O objetivo da ZON OPTIMUS é «consolidar a posição competitiva» em Portugal e crescer fora do mercado português, afirmou hoje o presidente executivo da operadora resultante da fusão entre as duas empresas, Miguel Almeida.

O responsável falava aos jornalistas no final da primeira assembleia geral de acionistas da ZON OPTIMUS, onde a maioria dos representantes do capital da nova operadora aprovou a composição dos órgãos sociais da empresa.

Miguel Almeida, anteriormente presidente executivo da Optimus, foi hoje eleito para liderar a empresa resultante da fusão entre a Zon e a Optimus, numa reunião que durou pouco mais de meia hora.

O gestor escusou-se a fazer comentários sobre a estratégia da nova operadora, considerando que hoje era «o dia dos acionistas» e que tinha acabado de ser empossado, além de que a primeira reunião do conselho de administração da empresa tem lugar na quarta-feira.

No entanto, adiantou que o objetivo da nova ZON OPTIMUS é «crescer, consolidar a posição competitiva no mercado português» e «crescer fora» de Portugal.

«Esses é que são os objetivos das sinergias», acrescentou.

«O grande objetivo deste projeto, deste alinhamento acionista é criar uma empresa com uma ambição diferente, com características diferentes, legitimada na combinação de ativos, recursos e competências», disse

«Hoje nasce uma nova empresa e um novo projeto, um novo projeto que vai ser bastante mais do que a soma das partes que o integram», sublinhou.
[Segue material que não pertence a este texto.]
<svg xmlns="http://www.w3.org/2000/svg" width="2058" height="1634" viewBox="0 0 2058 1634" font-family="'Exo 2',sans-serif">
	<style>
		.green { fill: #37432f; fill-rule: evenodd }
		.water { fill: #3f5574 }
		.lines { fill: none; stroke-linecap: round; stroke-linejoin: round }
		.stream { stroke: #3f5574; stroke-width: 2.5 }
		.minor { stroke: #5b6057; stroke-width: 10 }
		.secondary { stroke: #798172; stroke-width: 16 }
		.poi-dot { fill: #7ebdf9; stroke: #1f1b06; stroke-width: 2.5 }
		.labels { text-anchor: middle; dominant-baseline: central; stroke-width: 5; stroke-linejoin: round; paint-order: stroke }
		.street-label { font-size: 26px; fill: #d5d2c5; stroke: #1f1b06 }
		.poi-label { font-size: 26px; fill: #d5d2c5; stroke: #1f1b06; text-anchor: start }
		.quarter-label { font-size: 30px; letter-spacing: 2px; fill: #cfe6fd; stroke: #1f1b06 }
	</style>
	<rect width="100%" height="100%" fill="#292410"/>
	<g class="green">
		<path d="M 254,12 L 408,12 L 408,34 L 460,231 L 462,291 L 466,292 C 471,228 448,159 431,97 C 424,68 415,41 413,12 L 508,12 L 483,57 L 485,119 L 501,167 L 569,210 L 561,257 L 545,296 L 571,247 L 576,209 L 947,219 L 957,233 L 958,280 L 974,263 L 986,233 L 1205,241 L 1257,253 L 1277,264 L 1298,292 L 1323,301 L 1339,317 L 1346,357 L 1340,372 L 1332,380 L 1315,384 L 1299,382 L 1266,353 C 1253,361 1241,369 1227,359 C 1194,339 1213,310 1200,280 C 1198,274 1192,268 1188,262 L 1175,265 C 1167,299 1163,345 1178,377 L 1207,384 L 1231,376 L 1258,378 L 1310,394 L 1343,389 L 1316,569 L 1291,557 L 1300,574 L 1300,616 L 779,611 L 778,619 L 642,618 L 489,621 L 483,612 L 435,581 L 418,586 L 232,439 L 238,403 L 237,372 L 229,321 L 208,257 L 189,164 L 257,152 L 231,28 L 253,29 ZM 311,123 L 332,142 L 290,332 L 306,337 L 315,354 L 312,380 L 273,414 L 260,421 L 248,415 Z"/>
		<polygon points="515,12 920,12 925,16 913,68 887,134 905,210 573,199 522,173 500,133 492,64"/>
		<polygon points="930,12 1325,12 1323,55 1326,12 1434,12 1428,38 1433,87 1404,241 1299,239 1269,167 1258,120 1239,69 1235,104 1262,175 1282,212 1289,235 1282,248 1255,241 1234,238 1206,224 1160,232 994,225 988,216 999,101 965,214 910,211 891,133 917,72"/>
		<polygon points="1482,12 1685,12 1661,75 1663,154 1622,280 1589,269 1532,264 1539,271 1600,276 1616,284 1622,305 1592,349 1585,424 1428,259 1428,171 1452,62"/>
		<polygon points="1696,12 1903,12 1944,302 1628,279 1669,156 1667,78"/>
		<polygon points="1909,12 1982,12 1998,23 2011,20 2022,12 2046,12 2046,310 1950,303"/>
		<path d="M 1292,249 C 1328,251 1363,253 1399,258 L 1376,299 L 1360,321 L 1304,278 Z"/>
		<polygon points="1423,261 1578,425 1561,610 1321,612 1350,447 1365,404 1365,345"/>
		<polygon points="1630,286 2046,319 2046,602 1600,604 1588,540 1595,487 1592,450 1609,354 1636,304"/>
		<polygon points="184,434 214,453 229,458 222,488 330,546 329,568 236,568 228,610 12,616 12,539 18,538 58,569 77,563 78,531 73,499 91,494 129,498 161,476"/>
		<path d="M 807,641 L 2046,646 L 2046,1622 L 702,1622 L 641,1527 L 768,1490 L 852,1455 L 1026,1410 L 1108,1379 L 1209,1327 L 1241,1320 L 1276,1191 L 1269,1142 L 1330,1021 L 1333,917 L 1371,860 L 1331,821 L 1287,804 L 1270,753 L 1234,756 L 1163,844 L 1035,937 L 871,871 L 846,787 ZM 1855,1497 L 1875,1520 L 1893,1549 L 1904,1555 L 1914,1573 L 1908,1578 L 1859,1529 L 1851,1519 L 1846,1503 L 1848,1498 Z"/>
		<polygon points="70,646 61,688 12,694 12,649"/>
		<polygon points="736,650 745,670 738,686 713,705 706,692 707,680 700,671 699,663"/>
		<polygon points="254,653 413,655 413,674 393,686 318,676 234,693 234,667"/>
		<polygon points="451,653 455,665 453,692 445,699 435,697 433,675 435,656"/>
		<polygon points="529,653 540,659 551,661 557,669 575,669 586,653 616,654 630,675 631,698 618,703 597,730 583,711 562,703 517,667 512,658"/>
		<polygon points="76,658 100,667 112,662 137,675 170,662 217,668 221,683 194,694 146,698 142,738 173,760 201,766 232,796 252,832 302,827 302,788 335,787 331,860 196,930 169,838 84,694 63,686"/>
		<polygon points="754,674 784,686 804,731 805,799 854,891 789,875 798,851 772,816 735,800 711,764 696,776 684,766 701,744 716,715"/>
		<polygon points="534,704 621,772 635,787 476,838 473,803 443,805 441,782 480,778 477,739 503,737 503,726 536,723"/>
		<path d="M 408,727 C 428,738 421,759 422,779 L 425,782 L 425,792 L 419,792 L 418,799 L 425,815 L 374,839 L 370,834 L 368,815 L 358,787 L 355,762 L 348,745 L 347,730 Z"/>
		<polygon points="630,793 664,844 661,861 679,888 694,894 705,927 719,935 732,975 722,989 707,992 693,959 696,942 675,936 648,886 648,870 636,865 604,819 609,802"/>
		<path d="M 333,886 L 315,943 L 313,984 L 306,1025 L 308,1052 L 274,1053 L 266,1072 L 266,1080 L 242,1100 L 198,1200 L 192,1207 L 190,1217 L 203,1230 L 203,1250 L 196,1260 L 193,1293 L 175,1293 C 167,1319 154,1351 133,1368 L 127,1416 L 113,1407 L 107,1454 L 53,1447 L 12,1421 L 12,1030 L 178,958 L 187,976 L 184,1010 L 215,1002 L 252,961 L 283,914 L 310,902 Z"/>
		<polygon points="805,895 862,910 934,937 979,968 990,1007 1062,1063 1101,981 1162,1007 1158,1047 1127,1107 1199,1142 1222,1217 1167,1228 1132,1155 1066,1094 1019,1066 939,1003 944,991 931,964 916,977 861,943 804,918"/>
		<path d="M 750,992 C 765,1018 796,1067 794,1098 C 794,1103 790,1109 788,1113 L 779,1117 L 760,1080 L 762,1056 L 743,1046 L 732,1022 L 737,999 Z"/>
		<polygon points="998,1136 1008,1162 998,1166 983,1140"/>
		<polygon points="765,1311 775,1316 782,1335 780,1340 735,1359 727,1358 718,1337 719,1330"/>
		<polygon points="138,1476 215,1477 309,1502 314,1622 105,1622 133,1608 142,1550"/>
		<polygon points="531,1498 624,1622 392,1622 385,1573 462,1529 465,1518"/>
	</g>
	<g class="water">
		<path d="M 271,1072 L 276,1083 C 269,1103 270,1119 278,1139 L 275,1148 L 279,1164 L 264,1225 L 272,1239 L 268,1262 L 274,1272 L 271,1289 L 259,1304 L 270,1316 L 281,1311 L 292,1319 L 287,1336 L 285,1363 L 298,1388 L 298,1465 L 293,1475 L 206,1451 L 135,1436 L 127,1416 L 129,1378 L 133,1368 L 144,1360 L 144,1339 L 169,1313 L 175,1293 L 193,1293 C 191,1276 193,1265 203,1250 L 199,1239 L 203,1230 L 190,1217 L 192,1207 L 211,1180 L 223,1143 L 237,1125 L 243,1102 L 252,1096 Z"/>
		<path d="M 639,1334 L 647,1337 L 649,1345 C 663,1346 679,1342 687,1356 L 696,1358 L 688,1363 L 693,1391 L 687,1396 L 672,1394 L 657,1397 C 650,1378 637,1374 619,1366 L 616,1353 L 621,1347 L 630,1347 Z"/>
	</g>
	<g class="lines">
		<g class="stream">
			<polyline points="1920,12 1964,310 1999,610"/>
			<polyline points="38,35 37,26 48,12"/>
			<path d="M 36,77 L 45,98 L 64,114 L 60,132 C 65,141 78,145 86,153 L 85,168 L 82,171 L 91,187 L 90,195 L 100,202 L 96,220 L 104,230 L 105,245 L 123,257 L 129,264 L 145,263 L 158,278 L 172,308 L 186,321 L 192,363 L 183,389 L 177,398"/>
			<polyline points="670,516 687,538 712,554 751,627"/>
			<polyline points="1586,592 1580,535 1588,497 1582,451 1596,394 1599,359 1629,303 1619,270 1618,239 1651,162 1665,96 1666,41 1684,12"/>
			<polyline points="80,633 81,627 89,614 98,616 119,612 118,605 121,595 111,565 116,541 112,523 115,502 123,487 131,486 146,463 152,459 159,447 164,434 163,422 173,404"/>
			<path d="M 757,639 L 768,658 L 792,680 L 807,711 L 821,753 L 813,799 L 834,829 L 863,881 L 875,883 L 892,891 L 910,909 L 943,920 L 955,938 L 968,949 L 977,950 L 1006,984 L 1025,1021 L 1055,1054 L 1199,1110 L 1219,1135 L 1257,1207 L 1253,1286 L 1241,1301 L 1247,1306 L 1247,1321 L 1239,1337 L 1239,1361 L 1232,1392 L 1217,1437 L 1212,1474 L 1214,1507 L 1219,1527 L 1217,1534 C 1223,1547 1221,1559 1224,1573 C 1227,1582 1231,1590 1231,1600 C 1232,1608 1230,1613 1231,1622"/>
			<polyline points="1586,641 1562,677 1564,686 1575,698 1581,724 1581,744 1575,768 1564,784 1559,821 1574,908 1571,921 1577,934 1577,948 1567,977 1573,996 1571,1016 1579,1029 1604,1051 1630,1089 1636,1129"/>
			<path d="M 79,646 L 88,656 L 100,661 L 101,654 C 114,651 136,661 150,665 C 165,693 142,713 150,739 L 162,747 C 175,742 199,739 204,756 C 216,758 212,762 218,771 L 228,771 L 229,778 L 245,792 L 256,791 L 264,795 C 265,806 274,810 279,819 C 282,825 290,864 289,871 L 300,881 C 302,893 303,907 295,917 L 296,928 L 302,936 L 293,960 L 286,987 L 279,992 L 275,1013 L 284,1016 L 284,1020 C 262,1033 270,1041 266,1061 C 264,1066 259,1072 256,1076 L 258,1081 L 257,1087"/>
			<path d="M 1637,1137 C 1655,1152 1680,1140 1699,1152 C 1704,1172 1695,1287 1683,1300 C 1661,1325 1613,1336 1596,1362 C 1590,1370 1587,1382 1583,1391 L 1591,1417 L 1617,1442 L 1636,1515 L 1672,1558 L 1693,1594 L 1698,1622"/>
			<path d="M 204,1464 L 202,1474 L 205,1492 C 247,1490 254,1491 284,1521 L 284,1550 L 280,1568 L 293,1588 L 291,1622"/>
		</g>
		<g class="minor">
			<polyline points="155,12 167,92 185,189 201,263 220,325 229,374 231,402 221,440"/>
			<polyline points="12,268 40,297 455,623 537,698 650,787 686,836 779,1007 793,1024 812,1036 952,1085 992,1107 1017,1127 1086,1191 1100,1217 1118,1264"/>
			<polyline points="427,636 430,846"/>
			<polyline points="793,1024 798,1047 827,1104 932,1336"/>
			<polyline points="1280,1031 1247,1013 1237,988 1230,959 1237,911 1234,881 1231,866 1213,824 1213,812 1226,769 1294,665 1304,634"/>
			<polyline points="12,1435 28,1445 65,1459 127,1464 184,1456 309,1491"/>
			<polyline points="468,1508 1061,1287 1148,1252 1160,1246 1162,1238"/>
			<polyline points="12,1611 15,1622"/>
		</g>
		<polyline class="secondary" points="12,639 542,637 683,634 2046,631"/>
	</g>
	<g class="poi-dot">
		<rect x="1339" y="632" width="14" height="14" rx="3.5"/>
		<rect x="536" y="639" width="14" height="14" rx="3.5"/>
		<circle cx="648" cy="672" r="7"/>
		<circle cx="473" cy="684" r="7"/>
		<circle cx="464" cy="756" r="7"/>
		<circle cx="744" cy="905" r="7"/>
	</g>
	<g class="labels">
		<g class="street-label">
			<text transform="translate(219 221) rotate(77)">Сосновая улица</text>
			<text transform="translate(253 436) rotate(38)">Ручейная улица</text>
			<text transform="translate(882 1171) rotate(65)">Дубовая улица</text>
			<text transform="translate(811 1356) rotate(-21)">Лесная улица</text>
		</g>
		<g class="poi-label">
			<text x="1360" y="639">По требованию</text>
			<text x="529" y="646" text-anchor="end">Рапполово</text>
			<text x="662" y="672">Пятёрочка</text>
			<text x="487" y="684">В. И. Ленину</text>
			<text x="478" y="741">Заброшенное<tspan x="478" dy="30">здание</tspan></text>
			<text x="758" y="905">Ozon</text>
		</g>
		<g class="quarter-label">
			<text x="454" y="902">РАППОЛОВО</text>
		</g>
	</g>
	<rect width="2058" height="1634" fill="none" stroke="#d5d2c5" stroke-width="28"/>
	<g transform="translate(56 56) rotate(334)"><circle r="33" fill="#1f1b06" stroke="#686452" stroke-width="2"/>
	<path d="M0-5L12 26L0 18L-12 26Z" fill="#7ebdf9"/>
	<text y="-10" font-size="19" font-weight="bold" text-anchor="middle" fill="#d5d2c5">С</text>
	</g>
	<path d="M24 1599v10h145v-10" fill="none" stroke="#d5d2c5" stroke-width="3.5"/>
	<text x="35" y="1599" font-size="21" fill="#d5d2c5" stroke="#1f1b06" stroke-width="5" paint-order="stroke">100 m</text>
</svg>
Além do «reforço da posição competitiva», Miguel Almeida disse que a nova ZON OPTIMUS vai criar emprego qualificado.

Questionado se as sinergias representam despedimentos para a nova empresa, Miguel Almeida disse:«Vamos criar emprego qualificado, vamos criar grandes oportunidades para os quadros, toda esta operação é também uma oportunidade para os colaboradores».

Perante a insistência sobre a questão se a ZON OPTIMUS vai avançar com rescisões, Miguel Almeida afirmou que «as empresas são dinâmicas, todos os dias entram e saem pessoas», em empresas desta dimensão.

Para os clientes, a fusão das duas empresas vai representar «uma oferta de produtos e serviços reforçados».

Esta reunião ficou marcada pela presença da empresária angolana Isabel dos Santos, acionista de referência da nova empresa e uma das promotoras da fusão.

À saída, Isabel dos Santos escusou-se a fazer comentários, cumprimentando os jornalistas com um sorriso.